* [What is being asked] Would you return the records below character for character, without any images?

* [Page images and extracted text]
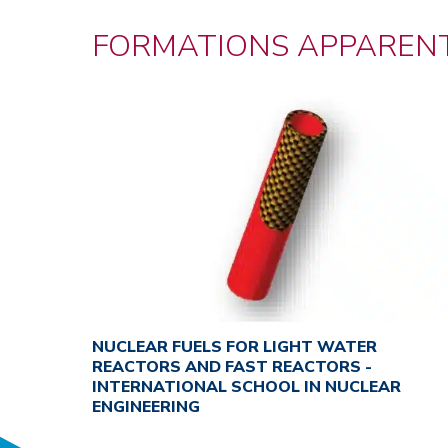
FORMATIONS APPAREN
NUCLEAR FUELS FOR LIGHT WATER
REACTORS AND FAST REACTORS -
INTERNATIONAL SCHOOL IN NUCLEAR
ENGINEERING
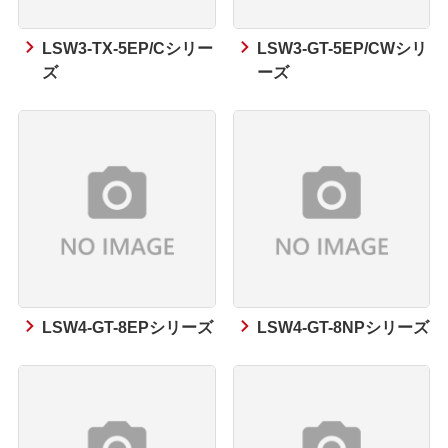
LSW3-TX-5EP/Cシリー
LSW3-GT-5EP/CWシリ
ズ
ーズ
LSW4-GT-8EPシリーズ
LSW4-GT-8NPシリーズ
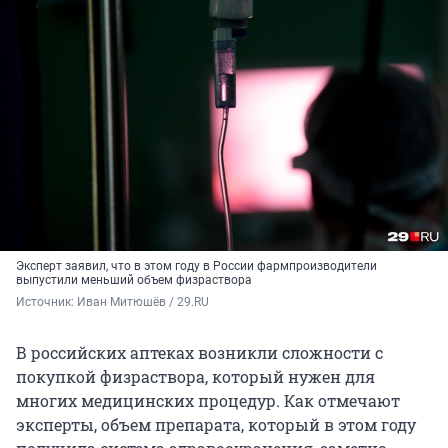
Эксперт заявил, что в этом году в России фармпроизводители
выпустили меньший объем физраствора
Источник: 
Иван Митюшёв / 29.RU
В российских аптеках возникли сложности с
покупкой физраствора, который нужен для
многих медицинских процедур. Как отмечают
эксперты, объем препарата, который в этом году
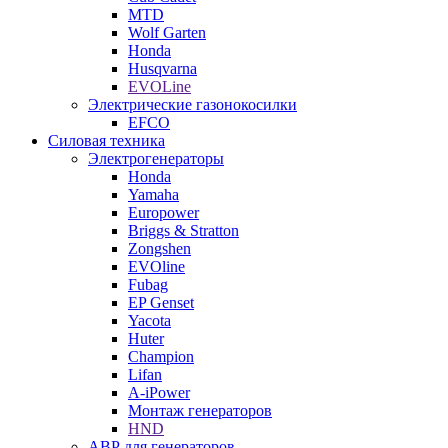
MTD
Wolf Garten
Honda
Husqvarna
EVOLine
Электрические газонокосилки
EFCO
Силовая техника
Электрогенераторы
Honda
Yamaha
Europower
Briggs & Stratton
Zongshen
EVOline
Fubag
EP Genset
Yacota
Huter
Champion
Lifan
A-iPower
Монтаж генераторов
HND
АВР для генераторов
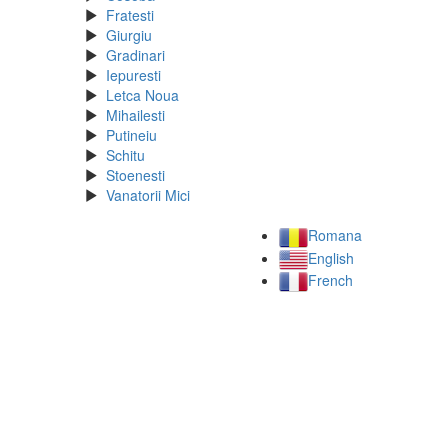
Fratesti
Giurgiu
Gradinari
Iepuresti
Letca Noua
Mihailesti
Putineiu
Schitu
Stoenesti
Vanatorii Mici
Romana
English
French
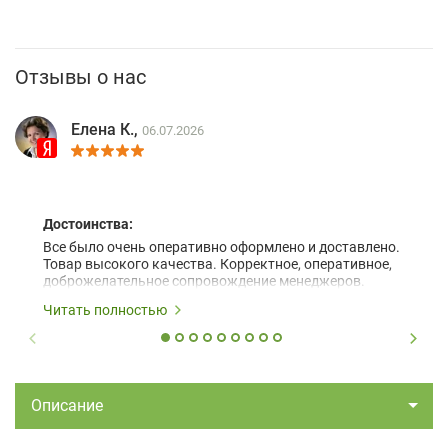
Отзывы о нас
Елена К.,
06.07.2026
Достоинства:
Все было очень оперативно оформлено и доставлено.
Товар высокого качества. Корректное, оперативное,
доброжелательное сопровождение менеджеров.
Читать полностью
Описание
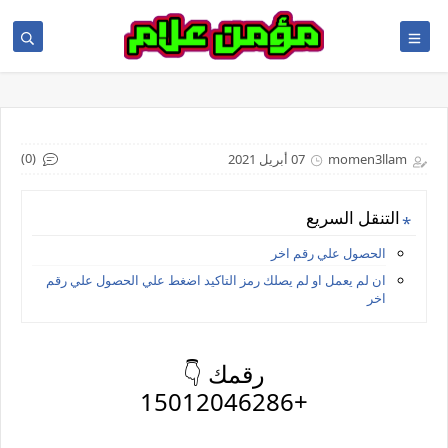
(0)
momen3llam
07 أبريل 2021
التنقل السريع
الحصول علي رقم اخر
ان لم يعمل او لم يصلك رمز التاكيد اضغط علي الحصول علي رقم
اخر
رقمك 👇
+15012046286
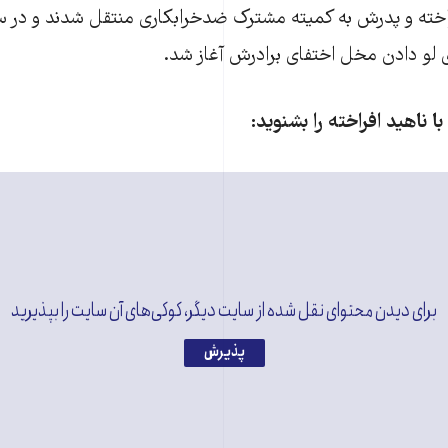
راخته و پدرش به کمیته مشترک ضدخرابکاری منتقل شدند و در س
ای لو دادن مخل اختفای برادرش آغاز شد.
ا ناهید افراخته را بشنوید:
برای دیدن محتوای نقل شده از سایت دیگر، کوکی‌های آن سایت را بپذیرید
پذیرش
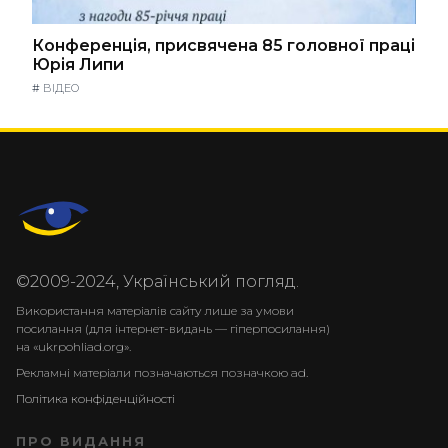
Конференція, присвячена 85 головної праці
Юрія Липи
#
ВІДЕО
©2009-2024, Український погляд.
Використання матеріалів сайту лише за умови
посилання (для інтернет-видань — гіперпосилання)
на «ukrpohliad.org».
Рекламні матеріали позначаються позначкою ad.
Політика конфіденційності
ПРО ВИДАННЯ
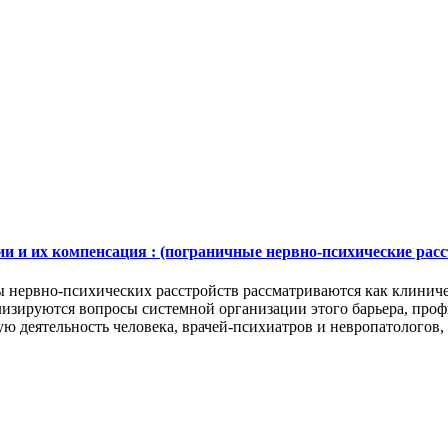
и их компенсация : (пограничные нервно-психические расстрой
ы нервно-психических расстройств рассматриваются как клини
лизируются вопросы системной организации этого барьера, про
ю деятельность человека, врачей-психиатров и невропатологов, 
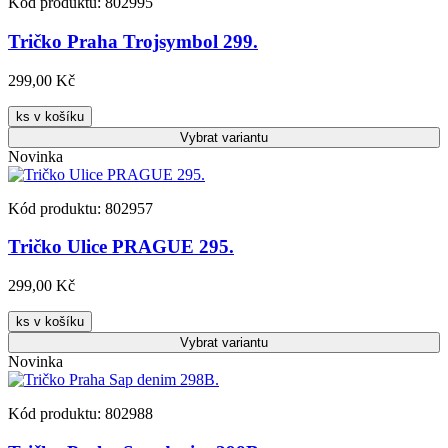
Kód produktu: 802995
Tričko Praha Trojsymbol 299.
299,00 Kč
ks v košíku
Vybrat
variantu
Novinka
Kód produktu: 802957
Tričko Ulice PRAGUE 295.
299,00 Kč
ks v košíku
Vybrat
variantu
Novinka
Kód produktu: 802988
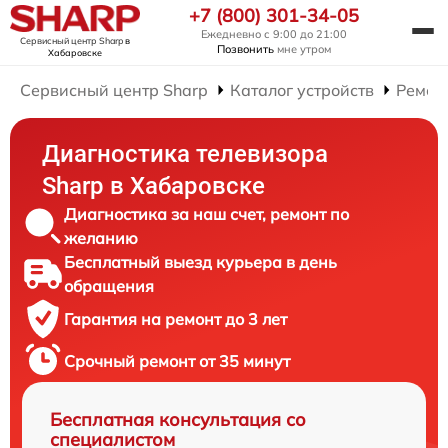
+7 (800) 301-34-05
Ежедневно с 9:00 до 21:00
Сервисный центр Sharp
в
Позвонить
мне утром
Хабаровске
Сервисный центр Sharp
Каталог устройств
Ремон
Диагностика телевизора
Sharp в Хабаровске
Диагностика за наш счет, ремонт по
желанию
Бесплатный выезд курьера в день
обращения
Гарантия на ремонт до 3 лет
Срочный ремонт от 35 минут
Бесплатная консультация со
специалистом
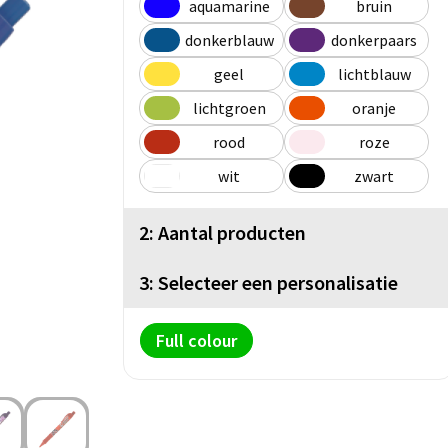
aquamarine
bruin
donkerblauw
donkerpaars
geel
lichtblauw
lichtgroen
oranje
rood
roze
wit
zwart
2: Aantal producten
3: Selecteer een personalisatie
Full colour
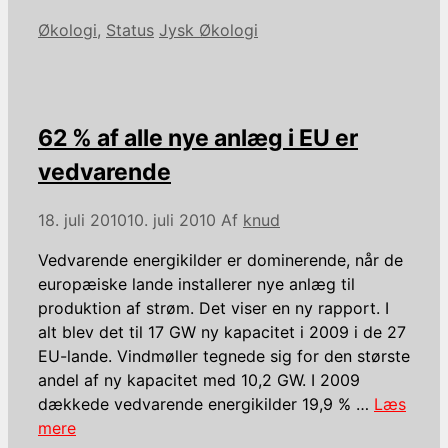
Kategorier
Tags
Økologi
,
Status
Jysk Økologi
62 % af alle nye anlæg i EU er
vedvarende
18. juli 2010
10. juli 2010
Af
knud
Vedvarende energikilder er dominerende, når de
europæiske lande installerer nye anlæg til
produktion af strøm. Det viser en ny rapport. I
alt blev det til 17 GW ny kapacitet i 2009 i de 27
EU-lande. Vindmøller tegnede sig for den største
andel af ny kapacitet med 10,2 GW. I 2009
dækkede vedvarende energikilder 19,9 % …
Læs
mere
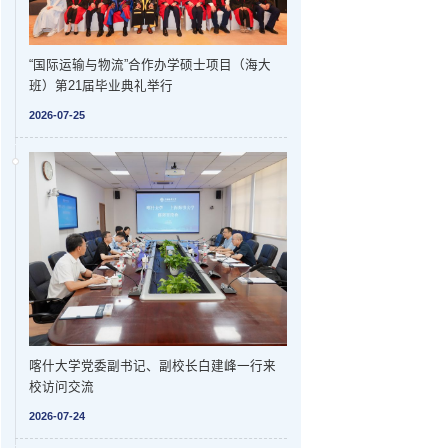
“国际运输与物流”合作办学硕士项目（海大
班）第21届毕业典礼举行
2026-07-25
喀什大学党委副书记、副校长白建峰一行来
校访问交流
2026-07-24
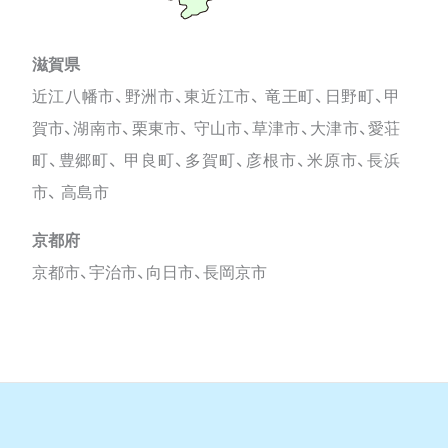
滋賀県
近江八幡市、野洲市、東近江市、 竜王町、日野町、甲
賀市、湖南市、栗東市、 守山市、草津市、大津市、愛荘
町、豊郷町、 甲良町、多賀町、彦根市、米原市、長浜
市、 高島市
京都府
京都市、宇治市、向日市、長岡京市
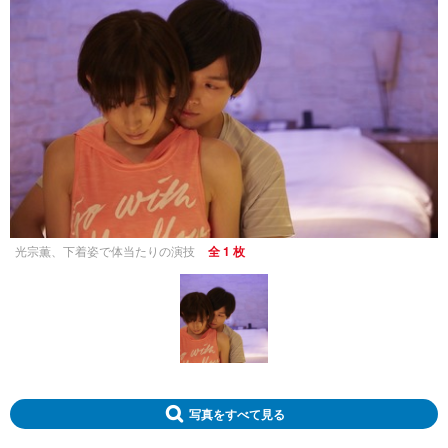
光宗薫、下着姿で体当たりの演技
全 1 枚
写真をすべて見る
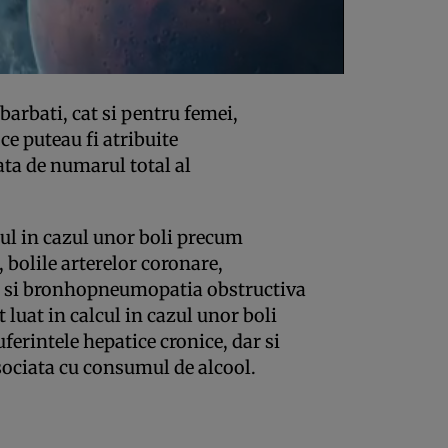
 barbati, cat si pentru femei,
e puteau fi atribuite
ata de numarul total al
tul in cazul unor boli precum
 bolile arterelor coronare,
le si bronhopneumopatia obstructiva
t luat in calcul in cazul unor boli
ferintele hepatice cronice, dar si
sociata cu consumul de alcool.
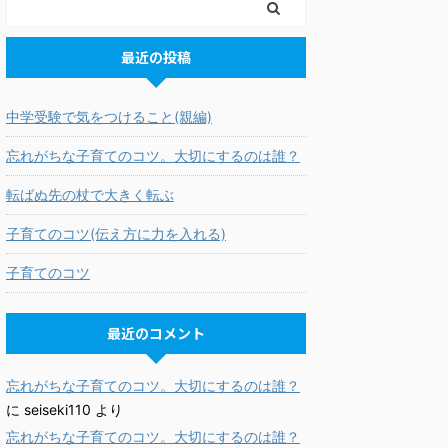
最近の投稿
中学受験で気をつけること(親編)
忘れがちな子育てのコツ。大切にするのは誰？
転ばぬ先の杖で大きく転ぶ
子育てのコツ(伝え方に力を入れる)
子育てのコツ
最近のコメント
忘れがちな子育てのコツ。大切にするのは誰？
に
seiseki110
より
忘れがちな子育てのコツ。大切にするのは誰？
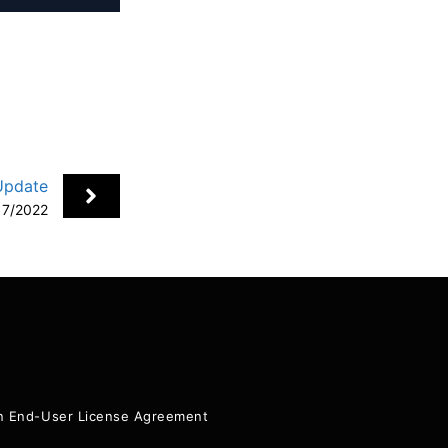
Update
17/2022
+
ion End-User License Agreement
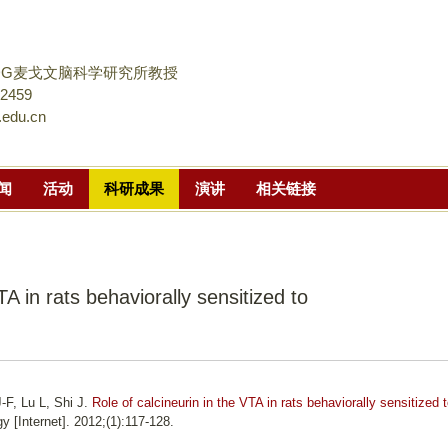
跳
转
到
DG麦戈文脑科学研究所教授
页
02459
.edu.cn
面
的
主
闻
活动
科研成果
演讲
相关链接
要
内
容
部
TA in rats behaviorally sensitized to
分
-F, Lu L, Shi J.
Role of calcineurin in the VTA in rats behaviorally sensitized 
 [Internet]. 2012;(1):117-128.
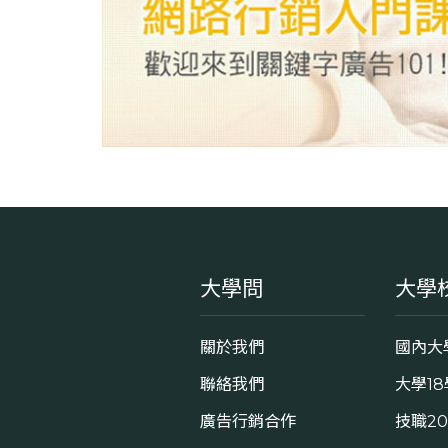
大學問
大學
關於我們
國內大
聯絡我們
大學1
廣告行銷合作
技職2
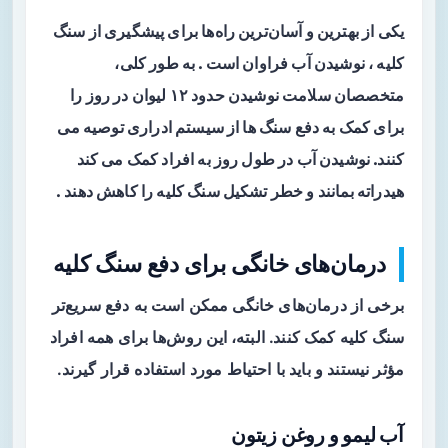
یکی از بهترین و آسان‌ترین راه‌ها برای پیشگیری از سنگ
کلیه ، نوشیدن آب فراوان است . به طور کلی،
متخصصان سلامت نوشیدن حدود ۱۲ لیوان در روز را
برای کمک به دفع سنگ ها از سیستم ادراری توصیه می
کنند. نوشیدن آب در طول روز به افراد کمک می کند
هیدراته بمانند و خطر تشکیل سنگ کلیه را کاهش دهند .
درمان‌های خانگی برای دفع سنگ کلیه
برخی از درمان‌های خانگی ممکن است به دفع سریع‌تر
سنگ کلیه کمک کنند. البته، این روش‌ها برای همه افراد
مؤثر نیستند و باید با احتیاط مورد استفاده قرار گیرند.
آب لیمو و روغن زیتون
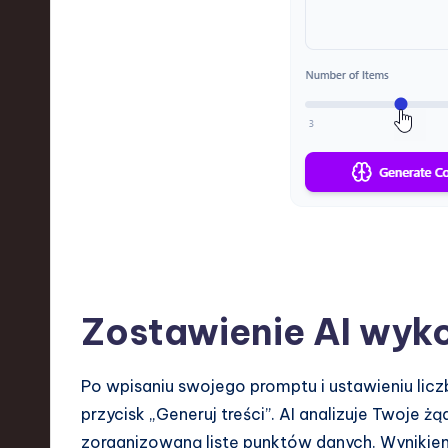
Zostawienie AI wyko
Po wpisaniu swojego promptu i ustawieniu liczb
przycisk „Generuj treści”. AI analizuje Twoje 
zorganizowaną listę punktów danych. Wyniki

* [Written response]
FORMATIONS APPAREN
NUCLEAR FUELS FOR LIGHT WATER
REACTORS AND FAST REACTORS -
INTERNATIONAL SCHOOL IN NUCLEAR
ENGINEERING
LSW3-TX-5EP/Cシリー
LSW3-GT-5EP/CWシリ
ズ
ーズ
LSW4-GT-8EPシリーズ
LSW4-GT-8NPシリーズ
Эксперт заявил, что в этом году в России фармпроизводители
выпустили меньший объем физраствора
Источник: 
Иван Митюшёв / 29.RU
В российских аптеках возникли сложности с
покупкой физраствора, который нужен для
многих медицинских процедур. Как отмечают
эксперты, объем препарата, который в этом году
MTD
Wolf Garten
Honda
Husqvarna
EVOLine
Электрические газонокосилки
EFCO
Силовая техника
Электрогенераторы
Honda
Yamaha
Europower
Briggs & Stratton
Zongshen
EVOline
Fubag
EP Genset
Yacota
Huter
Champion
Lifan
A-iPower
Монтаж генераторов
HND
АВР для генераторов
Fratesti
Giurgiu
Gradinari
Iepuresti
Letca Noua
Mihailesti
Putineiu
Schitu
Stoenesti
Vanatorii Mici
Romana
English
French
Отзывы о нас
Елена К.,
06.07.2026
Достоинства:
Все было очень оперативно оформлено и доставлено.
Товар высокого качества. Корректное, оперативное,
доброжелательное сопровождение менеджеров.
Читать полностью
Описание
(0)
momen3llam
07 أبريل 2021
التنقل السريع
الحصول علي رقم اخر
ان لم يعمل او لم يصلك رمز التاكيد اضغط علي الحصول علي رقم
اخر
رقمك 👇
+15012046286
راخته و پدرش به کمیته مشترک ضدخرابکاری منتقل شدند و در س
ای لو دادن مخل اختفای برادرش آغاز شد.
ا ناهید افراخته را بشنوید:
برای دیدن محتوای نقل شده از سایت دیگر، کوکی‌های آن سایت را بپذیرید
پذیرش
Конференція, присвячена 85 головної праці
Юрія Липи
#
ВІДЕО
©2009-2024, Український погляд.
Використання матеріалів сайту лише за умови
посилання (для інтернет-видань — гіперпосилання)
на «ukrpohliad.org».
Рекламні матеріали позначаються позначкою ad.
Політика конфіденційності
ПРО ВИДАННЯ
и их компенсация : (пограничные нервно-психические расстрой
ы нервно-психических расстройств рассматриваются как клини
лизируются вопросы системной организации этого барьера, про
ю деятельность человека, врачей-психиатров и невропатологов, 
Kód produktu: 802995
Tričko Praha Trojsymbol 299.
299,00 Kč
ks v košíku
Vybrat
variantu
Novinka
Kód produktu: 802957
Tričko Ulice PRAGUE 295.
299,00 Kč
ks v košíku
Vybrat
variantu
Novinka
Kód produktu: 802988
+7 (800) 301-34-05
Ежедневно с 9:00 до 21:00
Сервисный центр Sharp
в
Позвонить
мне утром
Хабаровске
Сервисный центр Sharp
Каталог устройств
Ремон
Диагностика телевизора
Sharp в Хабаровске
Диагностика за наш счет, ремонт по
желанию
Бесплатный выезд курьера в день
обращения
Гарантия на ремонт до 3 лет
Срочный ремонт от 35 минут
Бесплатная консультация со
специалистом
aquamarine
bruin
donkerblauw
donkerpaars
geel
lichtblauw
lichtgroen
oranje
rood
roze
wit
zwart
2: Aantal producten
3: Selecteer een personalisatie
Full colour
Kategorier
Tags
Økologi
,
Status
Jysk Økologi
62 % af alle nye anlæg i EU er
vedvarende
18. juli 2010
10. juli 2010
Af
knud
Vedvarende energikilder er dominerende, når de
europæiske lande installerer nye anlæg til
produktion af strøm. Det viser en ny rapport. I
alt blev det til 17 GW ny kapacitet i 2009 i de 27
EU-lande. Vindmøller tegnede sig for den største
andel af ny kapacitet med 10,2 GW. I 2009
dækkede vedvarende energikilder 19,9 % …
Læs
mere
“国际运输与物流”合作办学硕士项目（海大
班）第21届毕业典礼举行
2026-07-25
喀什大学党委副书记、副校长白建峰一行来
校访问交流
2026-07-24
滋賀県
近江八幡市、野洲市、東近江市、 竜王町、日野町、甲
賀市、湖南市、栗東市、 守山市、草津市、大津市、愛荘
町、豊郷町、 甲良町、多賀町、彦根市、米原市、長浜
市、 高島市
京都府
京都市、宇治市、向日市、長岡京市
光宗薫、下着姿で体当たりの演技
全 1 枚
写真をすべて見る
 barbati, cat si pentru femei,
e puteau fi atribuite
ata de numarul total al
tul in cazul unor boli precum
 bolile arterelor coronare,
le si bronhopneumopatia obstructiva
t luat in calcul in cazul unor boli
ferintele hepatice cronice, dar si
sociata cu consumul de alcool.
最近の投稿
中学受験で気をつけること(親編)
忘れがちな子育てのコツ。大切にするのは誰？
転ばぬ先の杖で大きく転ぶ
子育てのコツ(伝え方に力を入れる)
子育てのコツ
最近のコメント
忘れがちな子育てのコツ。大切にするのは誰？
に
seiseki110
より
忘れがちな子育てのコツ。大切にするのは誰？
Update
17/2022
+
ion End-User License Agreement
跳
转
到
DG麦戈文脑科学研究所教授
页
02459
.edu.cn
面
的
主
闻
活动
科研成果
演讲
相关链接
要
内
容
部
TA in rats behaviorally sensitized to
分
-F, Lu L, Shi J.
Role of calcineurin in the VTA in rats behaviorally sensitized 
 [Internet]. 2012;(1):117-128.
大學問
大學
關於我們
國內大
聯絡我們
大學1
廣告行銷合作
技職2
یکی از بهترین و آسان‌ترین راه‌ها برای پیشگیری از سنگ
کلیه ، نوشیدن آب فراوان است . به طور کلی،
متخصصان سلامت نوشیدن حدود ۱۲ لیوان در روز را
برای کمک به دفع سنگ ها از سیستم ادراری توصیه می
کنند. نوشیدن آب در طول روز به افراد کمک می کند
هیدراته بمانند و خطر تشکیل سنگ کلیه را کاهش دهند .
درمان‌های خانگی برای دفع سنگ کلیه
برخی از درمان‌های خانگی ممکن است به دفع سریع‌تر
سنگ کلیه کمک کنند. البته، این روش‌ها برای همه افراد
مؤثر نیستند و باید با احتیاط مورد استفاده قرار گیرند.
آب لیمو و روغن زیتون
Zostawienie AI wyko
Po wpisaniu swojego promptu i ustawieniu liczb
przycisk „Generuj treści”. AI analizuje Twoje 
zorganizowaną listę punktów danych. Wyniki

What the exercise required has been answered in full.